How robust are multiple imputation based inferences in multilevel models? (Martin Spiess, Kristian Kleinke)
Abstract: Multilevel models are usually based on strong distributional assumptions, like the multivariate normal, for all the random components. On the other hand, distributional assumptions about the covariates are usually not made. If, however, the covariates are subject to missing values and multiple imputation is chosen as a method to compensate for missing values, then one has to formulate a model for the predictive distribution of these variables, given all other variables and parameters.
These models are prone to erroneous assumptions because the corresponding conditional distributions are usually not subject of scientific interest. For example, one would probably have to model the conditional distribution of age given gender, scores from tests and questionnaires and socio-demographic variables. And to make things worse, even if the dependent variable in a regression model is conditionally normally distributed and a covariate is continuous, the reverse regression of the covariate given the dependent variable can only be a linear regression if both are jointly normally distributed. This implies that if a covariate in a multilevel model is to be imputed, then adopting an imputation model that assumes that the variable to be imputed is normally distributed given all observed variable values and parameters, is a misspecified imputation model. Since it may rarely be the case that all variables, parameters and errors are in fact normally distributed, in applications imputations are presumably often generated under misspecified models.

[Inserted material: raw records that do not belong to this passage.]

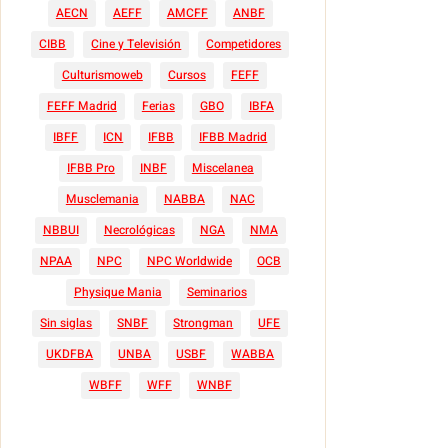
AECN
AEFF
AMCFF
ANBF
CIBB
Cine y Televisión
Competidores
Culturismoweb
Cursos
FEFF
FEFF Madrid
Ferias
GBO
IBFA
IBFF
ICN
IFBB
IFBB Madrid
IFBB Pro
INBF
Miscelanea
Musclemania
NABBA
NAC
NBBUI
Necrológicas
NGA
NMA
NPAA
NPC
NPC Worldwide
OCB
Physique Mania
Seminarios
Sin siglas
SNBF
Strongman
UFE
UKDFBA
UNBA
USBF
WABBA
WBFF
WFF
WNBF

Thus, in this paper we present the results of a simulation study in which we investigate the consequences of misspecified imputation models on inferences in multilevel models. In particular, we consider distributions of the covariates that differ in skewness and curtosis, ignorable missing mechanisms that differ in their selectivity and different sample sizes. Finally, the results are discussed in the light of imputation methods available for multilevel models and further requirements of more flexible imputation techniques are highlighted.
Quantile regression based multiple imputation (Kristian Kleinke, Jost Reinecke, Mark Stemmler, Friedrich Lösel)
Abstract: Research by Yu, Burton, and Rivero-Arias (2007) suggests, that use of multiple imputation procedures should be avoided, when their (distributional) assumptions do not fit the empirical data at hand.
Unfortunately, standard multiple imputation (MI) solutions that are implemented in most statistical packages, like for example fully parametric MI under the multivariate normal model (norm, Schafer, 1997) or semi-parametric predictive mean matching (pmm) make assumptions (normality, homoscedasticity) that are often unrealistic in real-life-situations. Using inappropriate missing data techniques could lead to biased inferences. Kleinke (in press) has for example demonstrated that norm and pmm fail, when data are too heavily skewed.
Unfortunately, robust procedures that can cope with various aspects of “non-normality” and heterogeneity are typically not yet implemented in major statistical packages.
Therefore, one purpose of this paper is to familiarize practitioners with available robust MI options.
Secondly, evaluation studies that systematically tested the assumed robustness of these procedures are extremely scarce.
The present study contributes to this end. We compared the performance of various standard and robust MI procodedures regarding their ability to yield unbiased parameter estimates and standard errors, when the empirical data are skewed and heteroscedastic.
Performance was evaluated in a Monte Carlo Simulation based on empirical data from the Erlangen-Nuremberg development and prevention project: we predicted physical punishment by fathers of elementary school children by socio-demographic variables, fathers’ aggressiveness, dysfunctional parent-child relations and various other parenting characteristics (cf. Haupt, Lösel, & Stemmler, 2014). Haupt et al. (2014) compared results of standard OLS-regression and more robust regression procedures and deemed quantile regression an appropriate method to analyse these data. Analogously, we assumed that creating multiple imputations under a quantile regression based imputation model would be more appropriate than using regression based MI solutions that rely on a normal homoscedastic model.
We simulated 1000 complete data sets (by sampling with replacement) from the original data, introduced MAR missingness in the dependent variable and imputed the data using standard and robust MI procedures. Like Haupt et al. (2014) we analysed the complete data using quantile regression. Multiple imputation results were finally compared against the complete data results.
Based on our findings, we would like to discourage the use of standard parametric MI procedures, when empirical data are skewed and heteroscedastic, as imputations based on a normal homoscedastic model distort the original distribution of the variable quite noticeably, and lead to biased statistical inferences. Unless the missing data percentage is negligibly small, we argue in favour of using MI procedures that adequately address the relevant aspects of non-normality and heterogeneity of the empirical data at hand.